En général, le décompte de sommes ouvrant droit au crédit d’impôt démarre lors de la première mise à disposition des fonds. Cependant, si le déblocage du financement s’effectue de façon échelonnée, vous pouvez demander à bénéficier d’un report de la prise en compte des intérêts au moment de la date d’achèvement ou de livraison du logement, c’est-à-dire lors du déblocage intégral du prêt.

Quel que soit le cas de figure, le décompte des cinq années de crédit d’impôt s’effectue ensuite mois par mois jusqu’au soixantième. Par exemple, pour des fonds versés en novembre 2008 et une première échéance de remboursement le 5 décembre 2008, vous bénéficierez du crédit d’impôt sur six années d’imposition : 2008 à 2013. En 2008, vous déduirez les intérêts d’une seule mensualité ; onze en 2013.

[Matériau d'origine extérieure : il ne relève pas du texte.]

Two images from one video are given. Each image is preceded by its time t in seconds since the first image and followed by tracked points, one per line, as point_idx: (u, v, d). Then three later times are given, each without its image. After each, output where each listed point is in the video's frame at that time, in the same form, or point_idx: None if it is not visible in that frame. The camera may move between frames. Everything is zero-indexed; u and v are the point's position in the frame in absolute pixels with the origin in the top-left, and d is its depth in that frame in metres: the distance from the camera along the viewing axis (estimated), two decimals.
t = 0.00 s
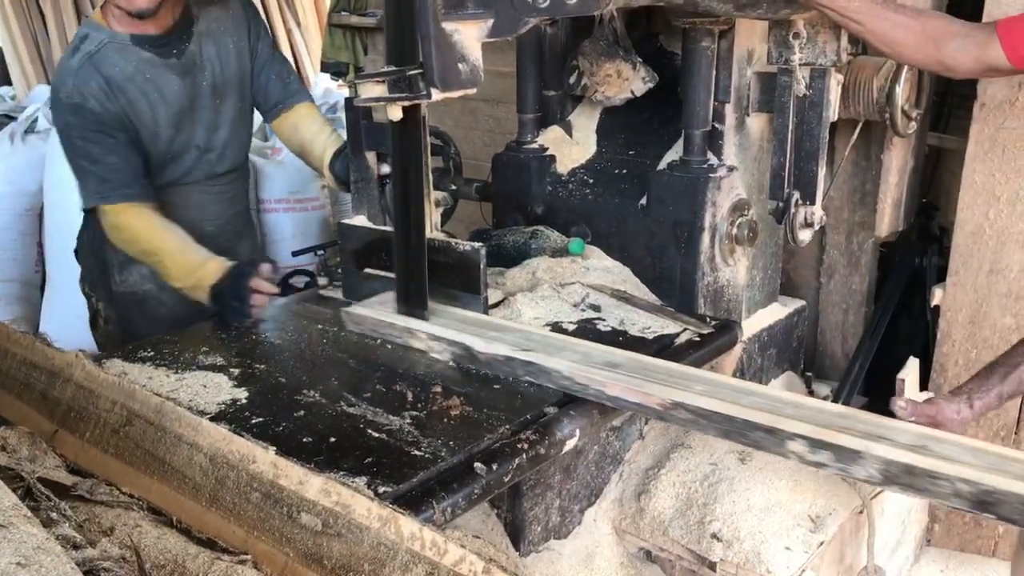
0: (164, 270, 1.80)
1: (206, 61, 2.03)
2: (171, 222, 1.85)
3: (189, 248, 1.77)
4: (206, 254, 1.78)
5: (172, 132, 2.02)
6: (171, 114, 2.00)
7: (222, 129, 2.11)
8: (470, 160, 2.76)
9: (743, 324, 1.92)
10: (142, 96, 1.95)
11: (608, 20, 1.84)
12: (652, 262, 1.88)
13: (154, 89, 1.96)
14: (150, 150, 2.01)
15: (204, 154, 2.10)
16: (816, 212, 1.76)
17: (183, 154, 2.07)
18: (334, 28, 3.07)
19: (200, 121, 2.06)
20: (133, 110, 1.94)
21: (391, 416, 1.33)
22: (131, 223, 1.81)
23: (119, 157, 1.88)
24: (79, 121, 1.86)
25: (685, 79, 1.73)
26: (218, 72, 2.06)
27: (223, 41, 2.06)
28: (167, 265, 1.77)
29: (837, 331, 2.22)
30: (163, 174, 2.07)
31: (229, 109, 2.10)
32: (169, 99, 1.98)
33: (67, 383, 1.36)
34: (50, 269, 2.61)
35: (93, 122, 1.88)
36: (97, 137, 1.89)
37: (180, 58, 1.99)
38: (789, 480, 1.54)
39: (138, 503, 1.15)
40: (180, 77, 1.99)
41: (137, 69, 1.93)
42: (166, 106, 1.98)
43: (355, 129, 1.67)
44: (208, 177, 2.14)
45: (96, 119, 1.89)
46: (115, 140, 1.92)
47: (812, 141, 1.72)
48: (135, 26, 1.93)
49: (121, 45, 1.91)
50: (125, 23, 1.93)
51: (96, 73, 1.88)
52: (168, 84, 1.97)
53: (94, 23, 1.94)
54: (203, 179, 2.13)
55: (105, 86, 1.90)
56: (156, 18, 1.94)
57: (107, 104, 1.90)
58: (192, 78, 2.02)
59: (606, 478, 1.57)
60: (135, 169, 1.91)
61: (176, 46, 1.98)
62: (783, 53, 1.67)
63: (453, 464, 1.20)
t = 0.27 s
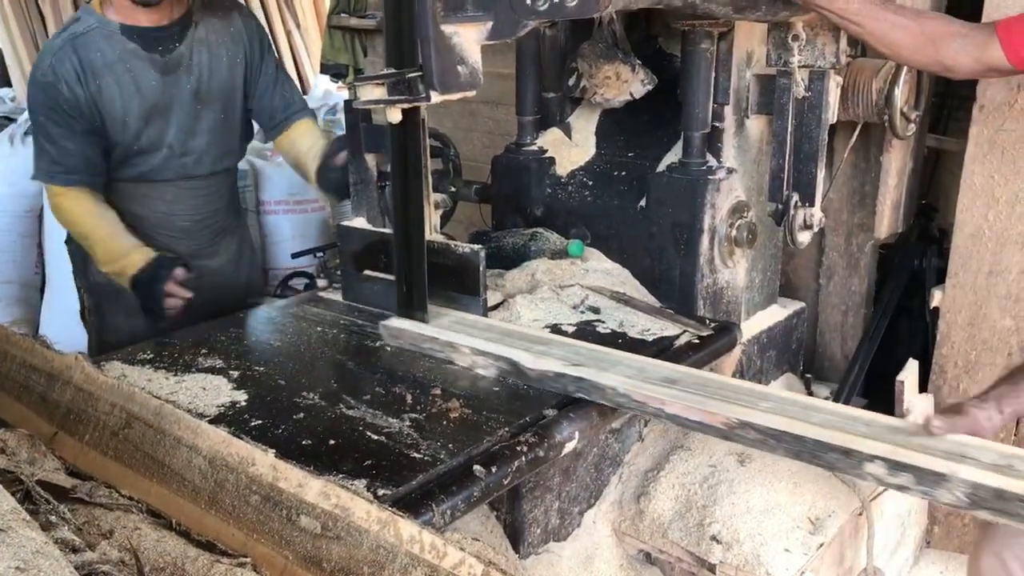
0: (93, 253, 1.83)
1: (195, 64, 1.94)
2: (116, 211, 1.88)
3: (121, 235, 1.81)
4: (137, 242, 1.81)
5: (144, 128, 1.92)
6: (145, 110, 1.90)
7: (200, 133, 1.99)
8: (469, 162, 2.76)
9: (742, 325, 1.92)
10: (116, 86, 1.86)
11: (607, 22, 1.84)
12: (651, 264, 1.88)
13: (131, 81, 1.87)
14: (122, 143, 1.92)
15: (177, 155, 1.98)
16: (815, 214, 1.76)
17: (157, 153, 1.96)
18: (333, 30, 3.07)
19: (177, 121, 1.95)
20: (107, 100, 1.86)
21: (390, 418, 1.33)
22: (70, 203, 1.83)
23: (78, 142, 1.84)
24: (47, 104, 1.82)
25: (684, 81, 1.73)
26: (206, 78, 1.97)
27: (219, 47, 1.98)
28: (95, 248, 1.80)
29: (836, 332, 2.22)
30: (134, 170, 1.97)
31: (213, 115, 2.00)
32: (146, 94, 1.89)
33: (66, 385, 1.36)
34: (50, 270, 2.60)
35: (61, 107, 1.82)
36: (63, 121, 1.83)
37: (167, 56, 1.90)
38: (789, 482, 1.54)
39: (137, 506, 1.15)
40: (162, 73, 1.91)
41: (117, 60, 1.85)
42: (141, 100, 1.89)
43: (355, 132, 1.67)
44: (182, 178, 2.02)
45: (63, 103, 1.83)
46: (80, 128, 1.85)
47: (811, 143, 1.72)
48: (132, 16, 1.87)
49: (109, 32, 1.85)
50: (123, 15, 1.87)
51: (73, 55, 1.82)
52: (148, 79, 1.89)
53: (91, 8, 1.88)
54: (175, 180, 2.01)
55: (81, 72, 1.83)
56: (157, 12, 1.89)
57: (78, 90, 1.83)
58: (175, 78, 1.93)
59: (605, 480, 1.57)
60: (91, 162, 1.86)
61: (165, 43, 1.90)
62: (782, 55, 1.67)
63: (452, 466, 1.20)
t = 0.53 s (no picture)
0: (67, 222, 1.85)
1: (207, 63, 1.94)
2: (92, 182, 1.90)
3: (99, 210, 1.84)
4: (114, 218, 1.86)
5: (145, 116, 1.90)
6: (150, 98, 1.89)
7: (201, 130, 1.98)
8: (470, 163, 2.76)
9: (744, 327, 1.92)
10: (125, 71, 1.85)
11: (608, 23, 1.84)
12: (652, 265, 1.87)
13: (142, 67, 1.87)
14: (120, 128, 1.90)
15: (171, 149, 1.96)
16: (817, 214, 1.74)
17: (150, 143, 1.93)
18: (335, 31, 3.07)
19: (180, 115, 1.94)
20: (114, 83, 1.85)
21: (391, 420, 1.33)
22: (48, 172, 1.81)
23: (75, 118, 1.82)
24: (53, 76, 1.80)
25: (685, 82, 1.72)
26: (216, 78, 1.96)
27: (233, 52, 1.98)
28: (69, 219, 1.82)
29: (837, 334, 2.22)
30: (126, 158, 1.93)
31: (216, 115, 1.99)
32: (153, 82, 1.88)
33: (66, 386, 1.35)
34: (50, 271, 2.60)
35: (67, 81, 1.80)
36: (68, 96, 1.81)
37: (181, 50, 1.90)
38: (790, 484, 1.53)
39: (137, 508, 1.15)
40: (172, 65, 1.90)
41: (131, 45, 1.85)
42: (148, 88, 1.88)
43: (357, 132, 1.68)
44: (174, 172, 1.98)
45: (69, 78, 1.81)
46: (82, 105, 1.83)
47: (813, 144, 1.72)
48: (155, 7, 1.86)
49: (127, 18, 1.84)
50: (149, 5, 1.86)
51: (89, 35, 1.81)
52: (158, 68, 1.88)
53: None
54: (168, 172, 1.97)
55: (93, 50, 1.82)
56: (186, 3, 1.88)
57: (87, 68, 1.82)
58: (185, 73, 1.92)
59: (606, 482, 1.57)
60: (84, 140, 1.85)
61: (181, 38, 1.90)
62: (784, 56, 1.70)
63: (453, 468, 1.19)
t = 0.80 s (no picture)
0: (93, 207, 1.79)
1: (221, 65, 1.94)
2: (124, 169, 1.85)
3: (125, 193, 1.78)
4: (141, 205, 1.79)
5: (159, 108, 1.91)
6: (165, 93, 1.90)
7: (207, 128, 1.99)
8: (473, 162, 2.76)
9: (747, 327, 1.91)
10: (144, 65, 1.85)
11: (612, 22, 1.84)
12: (655, 265, 1.87)
13: (160, 62, 1.87)
14: (132, 117, 1.91)
15: (176, 143, 1.97)
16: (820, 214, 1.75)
17: (156, 136, 1.94)
18: (338, 30, 3.07)
19: (190, 111, 1.95)
20: (133, 75, 1.86)
21: (393, 419, 1.33)
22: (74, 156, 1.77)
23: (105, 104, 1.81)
24: (77, 62, 1.79)
25: (688, 82, 1.72)
26: (228, 81, 1.96)
27: (248, 56, 1.98)
28: (96, 203, 1.77)
29: (840, 334, 2.21)
30: (131, 148, 1.95)
31: (224, 116, 1.99)
32: (169, 77, 1.89)
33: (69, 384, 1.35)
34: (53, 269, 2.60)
35: (89, 68, 1.80)
36: (91, 82, 1.80)
37: (198, 49, 1.90)
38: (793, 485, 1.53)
39: (140, 506, 1.15)
40: (188, 63, 1.90)
41: (153, 39, 1.85)
42: (164, 83, 1.89)
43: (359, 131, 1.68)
44: (172, 168, 2.00)
45: (94, 65, 1.81)
46: (108, 91, 1.83)
47: (816, 144, 1.72)
48: (178, 6, 1.87)
49: (150, 13, 1.84)
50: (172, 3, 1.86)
51: (112, 27, 1.81)
52: (175, 64, 1.88)
53: None
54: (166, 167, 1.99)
55: (117, 41, 1.82)
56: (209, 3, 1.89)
57: (112, 55, 1.82)
58: (201, 72, 1.92)
59: (609, 482, 1.57)
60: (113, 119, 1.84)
61: (199, 38, 1.90)
62: (788, 56, 1.69)
63: (456, 467, 1.19)
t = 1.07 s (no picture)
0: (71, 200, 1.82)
1: (230, 62, 1.94)
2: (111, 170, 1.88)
3: (109, 196, 1.81)
4: (122, 207, 1.82)
5: (165, 104, 1.90)
6: (171, 88, 1.89)
7: (215, 126, 1.97)
8: (476, 159, 2.76)
9: (750, 324, 1.91)
10: (150, 59, 1.85)
11: (616, 18, 1.84)
12: (658, 262, 1.87)
13: (167, 57, 1.87)
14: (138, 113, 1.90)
15: (184, 140, 1.96)
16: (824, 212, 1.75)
17: (163, 133, 1.93)
18: (341, 27, 3.07)
19: (197, 108, 1.94)
20: (138, 70, 1.85)
21: (397, 415, 1.33)
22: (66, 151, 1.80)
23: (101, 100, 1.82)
24: (80, 58, 1.80)
25: (693, 79, 1.72)
26: (236, 78, 1.96)
27: (258, 55, 1.98)
28: (78, 201, 1.80)
29: (844, 331, 2.21)
30: (137, 145, 1.94)
31: (232, 113, 1.98)
32: (175, 73, 1.88)
33: (73, 380, 1.35)
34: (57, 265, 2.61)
35: (93, 62, 1.80)
36: (92, 78, 1.81)
37: (207, 46, 1.90)
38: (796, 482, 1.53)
39: (143, 501, 1.15)
40: (196, 59, 1.90)
41: (160, 34, 1.85)
42: (170, 79, 1.88)
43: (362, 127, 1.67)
44: (180, 164, 1.98)
45: (98, 60, 1.80)
46: (107, 89, 1.82)
47: (820, 141, 1.72)
48: (189, 3, 1.87)
49: (159, 9, 1.85)
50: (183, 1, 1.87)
51: (119, 21, 1.81)
52: (182, 60, 1.88)
53: None
54: (174, 164, 1.97)
55: (123, 37, 1.82)
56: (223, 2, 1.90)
57: (117, 51, 1.82)
58: (209, 70, 1.92)
59: (612, 478, 1.57)
60: (108, 119, 1.84)
61: (208, 35, 1.90)
62: (793, 52, 1.70)
63: (459, 463, 1.19)
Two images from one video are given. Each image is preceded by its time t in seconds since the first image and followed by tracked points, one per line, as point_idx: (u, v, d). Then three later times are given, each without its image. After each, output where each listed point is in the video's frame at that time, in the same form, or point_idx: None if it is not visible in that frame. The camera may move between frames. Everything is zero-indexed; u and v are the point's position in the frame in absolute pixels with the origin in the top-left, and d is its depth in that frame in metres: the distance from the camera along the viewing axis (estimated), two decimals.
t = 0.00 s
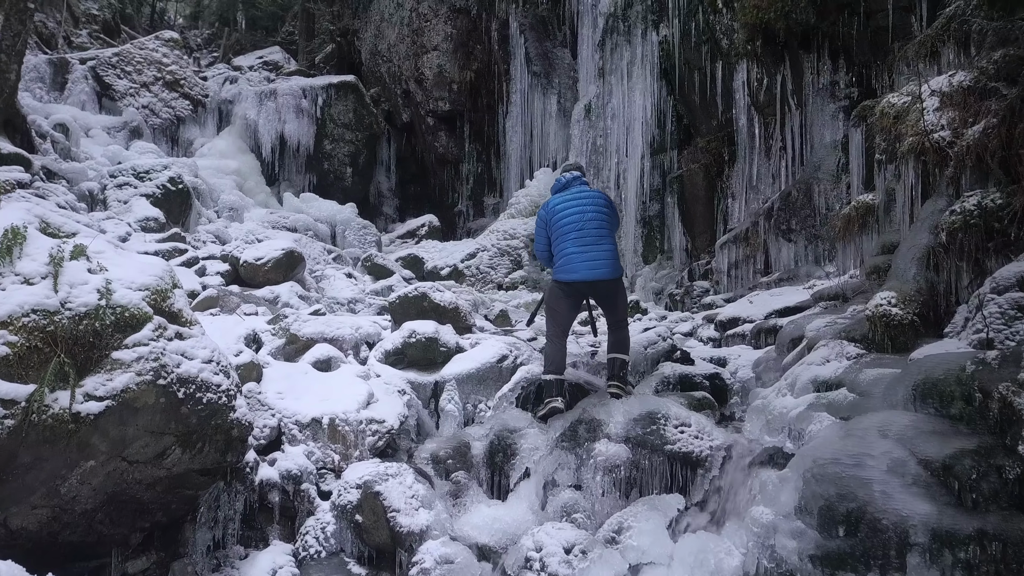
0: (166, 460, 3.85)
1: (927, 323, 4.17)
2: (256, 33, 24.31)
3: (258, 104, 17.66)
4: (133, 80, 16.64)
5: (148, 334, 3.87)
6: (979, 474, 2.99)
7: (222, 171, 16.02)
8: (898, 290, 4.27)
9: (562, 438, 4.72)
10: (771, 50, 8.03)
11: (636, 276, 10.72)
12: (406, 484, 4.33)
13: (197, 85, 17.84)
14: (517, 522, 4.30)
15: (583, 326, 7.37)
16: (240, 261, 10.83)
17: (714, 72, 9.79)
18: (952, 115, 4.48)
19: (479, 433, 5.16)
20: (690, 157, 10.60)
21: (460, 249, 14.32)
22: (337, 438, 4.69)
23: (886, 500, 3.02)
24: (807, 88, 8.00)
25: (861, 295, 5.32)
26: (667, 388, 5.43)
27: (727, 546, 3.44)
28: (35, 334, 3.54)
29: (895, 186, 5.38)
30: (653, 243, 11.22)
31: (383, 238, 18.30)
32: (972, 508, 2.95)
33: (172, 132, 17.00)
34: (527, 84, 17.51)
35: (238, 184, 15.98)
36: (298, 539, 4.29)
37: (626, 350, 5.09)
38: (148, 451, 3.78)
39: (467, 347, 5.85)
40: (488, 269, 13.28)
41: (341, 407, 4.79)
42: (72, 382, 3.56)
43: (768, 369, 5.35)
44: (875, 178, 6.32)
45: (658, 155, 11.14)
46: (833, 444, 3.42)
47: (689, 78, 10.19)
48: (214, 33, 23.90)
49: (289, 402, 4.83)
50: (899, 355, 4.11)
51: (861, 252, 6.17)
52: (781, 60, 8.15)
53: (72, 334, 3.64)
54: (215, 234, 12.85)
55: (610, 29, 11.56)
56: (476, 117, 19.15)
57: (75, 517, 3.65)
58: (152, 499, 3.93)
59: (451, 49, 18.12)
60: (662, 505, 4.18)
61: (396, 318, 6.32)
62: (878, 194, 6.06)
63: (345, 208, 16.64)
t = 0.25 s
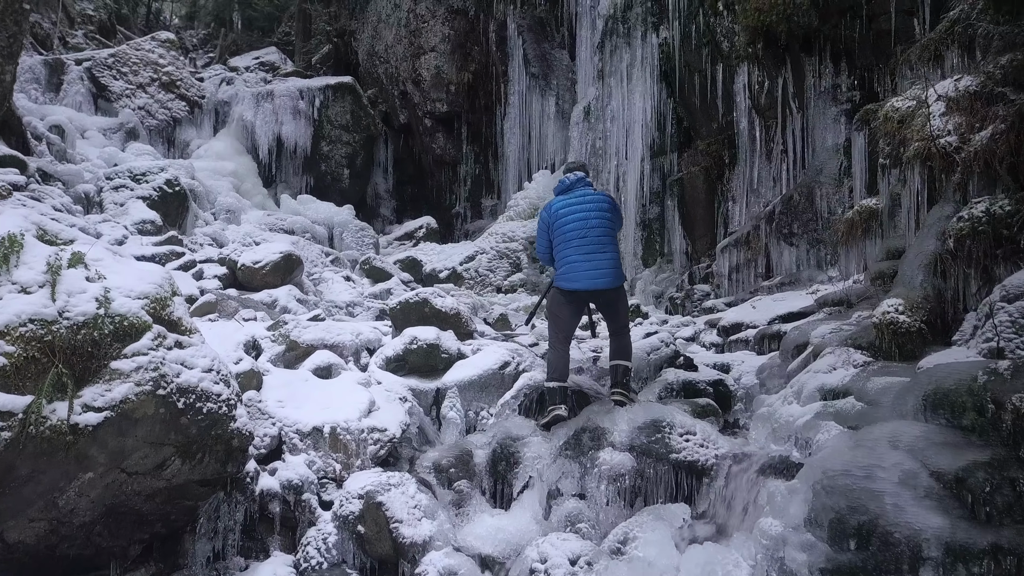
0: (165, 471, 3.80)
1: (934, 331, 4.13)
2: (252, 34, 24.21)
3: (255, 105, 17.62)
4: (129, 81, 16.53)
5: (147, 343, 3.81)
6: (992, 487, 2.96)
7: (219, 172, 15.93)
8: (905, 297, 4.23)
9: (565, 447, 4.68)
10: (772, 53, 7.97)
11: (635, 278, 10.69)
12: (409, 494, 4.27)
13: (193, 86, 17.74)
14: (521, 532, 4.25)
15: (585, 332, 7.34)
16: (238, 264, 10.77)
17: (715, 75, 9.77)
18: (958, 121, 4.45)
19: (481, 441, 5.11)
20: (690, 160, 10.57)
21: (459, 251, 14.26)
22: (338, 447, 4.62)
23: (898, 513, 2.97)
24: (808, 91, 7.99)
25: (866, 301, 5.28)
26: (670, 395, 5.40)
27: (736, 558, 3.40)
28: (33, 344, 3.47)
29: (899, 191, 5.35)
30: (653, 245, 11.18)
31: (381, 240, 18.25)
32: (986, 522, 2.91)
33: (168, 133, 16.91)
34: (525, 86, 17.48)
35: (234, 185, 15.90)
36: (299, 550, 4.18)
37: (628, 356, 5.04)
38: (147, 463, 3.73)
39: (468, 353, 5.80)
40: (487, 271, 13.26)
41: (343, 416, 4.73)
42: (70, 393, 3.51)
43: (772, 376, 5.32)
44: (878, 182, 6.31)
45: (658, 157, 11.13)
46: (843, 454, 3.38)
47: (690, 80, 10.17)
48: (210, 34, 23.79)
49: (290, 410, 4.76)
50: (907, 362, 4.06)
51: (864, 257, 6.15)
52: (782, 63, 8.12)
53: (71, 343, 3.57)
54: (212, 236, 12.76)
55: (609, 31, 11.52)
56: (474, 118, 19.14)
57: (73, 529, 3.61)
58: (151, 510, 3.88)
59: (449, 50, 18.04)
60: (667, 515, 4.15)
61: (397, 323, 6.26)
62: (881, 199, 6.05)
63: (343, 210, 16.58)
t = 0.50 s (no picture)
0: (165, 483, 3.75)
1: (943, 339, 4.07)
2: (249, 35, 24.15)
3: (252, 107, 17.57)
4: (126, 82, 16.43)
5: (147, 353, 3.76)
6: (1007, 501, 2.91)
7: (216, 174, 15.86)
8: (913, 305, 4.19)
9: (569, 455, 4.64)
10: (773, 56, 7.88)
11: (636, 282, 10.66)
12: (411, 505, 4.21)
13: (190, 88, 17.66)
14: (525, 542, 4.19)
15: (587, 337, 7.30)
16: (236, 268, 10.71)
17: (715, 78, 9.71)
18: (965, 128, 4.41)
19: (484, 449, 5.05)
20: (691, 163, 10.54)
21: (458, 254, 14.21)
22: (340, 457, 4.55)
23: (912, 528, 2.92)
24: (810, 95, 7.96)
25: (871, 307, 5.24)
26: (673, 402, 5.35)
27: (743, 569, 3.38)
28: (30, 355, 3.42)
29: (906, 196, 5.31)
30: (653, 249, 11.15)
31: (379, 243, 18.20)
32: (1001, 537, 2.86)
33: (165, 135, 16.82)
34: (524, 87, 17.44)
35: (232, 187, 15.83)
36: (300, 561, 4.10)
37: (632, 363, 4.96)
38: (146, 475, 3.66)
39: (470, 361, 5.75)
40: (486, 274, 13.21)
41: (344, 425, 4.66)
42: (69, 405, 3.45)
43: (777, 383, 5.27)
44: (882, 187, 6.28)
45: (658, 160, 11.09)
46: (853, 466, 3.34)
47: (691, 83, 10.14)
48: (207, 34, 23.69)
49: (290, 419, 4.70)
50: (916, 371, 4.02)
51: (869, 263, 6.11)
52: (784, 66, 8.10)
53: (69, 355, 3.52)
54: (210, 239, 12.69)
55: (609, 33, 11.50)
56: (472, 120, 19.14)
57: (71, 543, 3.55)
58: (150, 522, 3.82)
59: (447, 52, 18.04)
60: (673, 526, 4.10)
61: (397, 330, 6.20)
62: (885, 203, 6.03)
63: (341, 211, 16.51)
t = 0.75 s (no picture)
0: (165, 496, 3.69)
1: (951, 349, 4.02)
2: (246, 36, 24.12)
3: (250, 108, 17.50)
4: (123, 83, 16.35)
5: (146, 364, 3.70)
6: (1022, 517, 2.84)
7: (213, 176, 15.80)
8: (921, 314, 4.14)
9: (572, 465, 4.59)
10: (776, 60, 7.93)
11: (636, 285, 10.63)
12: (414, 516, 4.14)
13: (188, 89, 17.59)
14: (529, 554, 4.12)
15: (589, 343, 7.26)
16: (234, 272, 10.64)
17: (716, 80, 9.67)
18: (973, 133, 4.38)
19: (487, 458, 5.00)
20: (692, 166, 10.52)
21: (456, 257, 14.18)
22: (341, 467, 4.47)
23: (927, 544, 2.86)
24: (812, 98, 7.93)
25: (876, 314, 5.20)
26: (677, 410, 5.30)
27: None
28: (27, 367, 3.35)
29: (911, 202, 5.27)
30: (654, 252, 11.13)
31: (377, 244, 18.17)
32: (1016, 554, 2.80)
33: (162, 136, 16.75)
34: (522, 89, 17.41)
35: (229, 189, 15.77)
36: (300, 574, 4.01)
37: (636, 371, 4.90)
38: (146, 487, 3.61)
39: (472, 368, 5.69)
40: (486, 277, 13.17)
41: (345, 434, 4.59)
42: (66, 417, 3.39)
43: (782, 390, 5.23)
44: (885, 192, 6.26)
45: (660, 164, 11.08)
46: (864, 480, 3.28)
47: (691, 86, 10.10)
48: (204, 35, 23.63)
49: (290, 429, 4.64)
50: (924, 381, 3.96)
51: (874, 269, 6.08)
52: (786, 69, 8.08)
53: (66, 367, 3.45)
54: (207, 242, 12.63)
55: (609, 36, 11.48)
56: (470, 121, 19.15)
57: (69, 558, 3.47)
58: (149, 535, 3.77)
59: (445, 53, 18.01)
60: (680, 537, 4.05)
61: (398, 337, 6.15)
62: (889, 209, 6.01)
63: (339, 214, 16.45)
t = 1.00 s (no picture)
0: (164, 510, 3.64)
1: (961, 359, 3.97)
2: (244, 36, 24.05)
3: (247, 109, 17.42)
4: (119, 85, 16.27)
5: (145, 377, 3.65)
6: None
7: (210, 178, 15.73)
8: (930, 323, 4.09)
9: (576, 477, 4.53)
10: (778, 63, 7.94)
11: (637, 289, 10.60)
12: (417, 529, 4.08)
13: (185, 90, 17.50)
14: (533, 567, 4.08)
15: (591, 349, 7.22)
16: (231, 276, 10.58)
17: (717, 84, 9.62)
18: (981, 140, 4.35)
19: (490, 468, 4.95)
20: (693, 170, 10.48)
21: (456, 260, 14.14)
22: (342, 479, 4.41)
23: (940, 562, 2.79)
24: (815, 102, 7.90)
25: (882, 322, 5.16)
26: (681, 419, 5.26)
27: None
28: (24, 381, 3.27)
29: (917, 208, 5.24)
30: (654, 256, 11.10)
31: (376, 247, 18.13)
32: None
33: (159, 138, 16.67)
34: (521, 91, 17.38)
35: (227, 191, 15.70)
36: None
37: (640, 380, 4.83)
38: (145, 502, 3.57)
39: (474, 376, 5.64)
40: (485, 280, 13.13)
41: (347, 445, 4.53)
42: (64, 431, 3.33)
43: (787, 399, 5.19)
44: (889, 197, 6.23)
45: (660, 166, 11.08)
46: (876, 496, 3.23)
47: (692, 89, 10.07)
48: (202, 35, 23.56)
49: (291, 440, 4.57)
50: (933, 392, 3.91)
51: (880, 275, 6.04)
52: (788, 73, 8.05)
53: (64, 380, 3.39)
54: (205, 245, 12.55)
55: (609, 39, 11.44)
56: (468, 123, 19.11)
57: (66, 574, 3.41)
58: (148, 550, 3.70)
59: (444, 54, 17.97)
60: (686, 549, 4.02)
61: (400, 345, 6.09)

Majoration pour les bâtiments basse consommation

Depuis du 1er janvier 2009, les emprunts souscrits par les particuliers achetant un logement neuf au titre de résidence principale ouvrent droit au crédit d’impôt majoré s’ils répondent aux critères de réglementation thermique conformes à la norme "bâtiment basse consommation, BBC 2005" (consommation inférieure à 50 kWh/an/m2). Le crédit d’impôt est alors porté à 40 % des intérêts payés pendant sept ans.

Ce nouveau dispositif concerne les logements neufs pour lesquels l’acte authentique a été signé après le 1er janvier 2009, ainsi que les ventes en l’état futur d’achèvement et les déclarations d’ouverture de chantier, même si la livraison des bâtiments intervient postérieurement.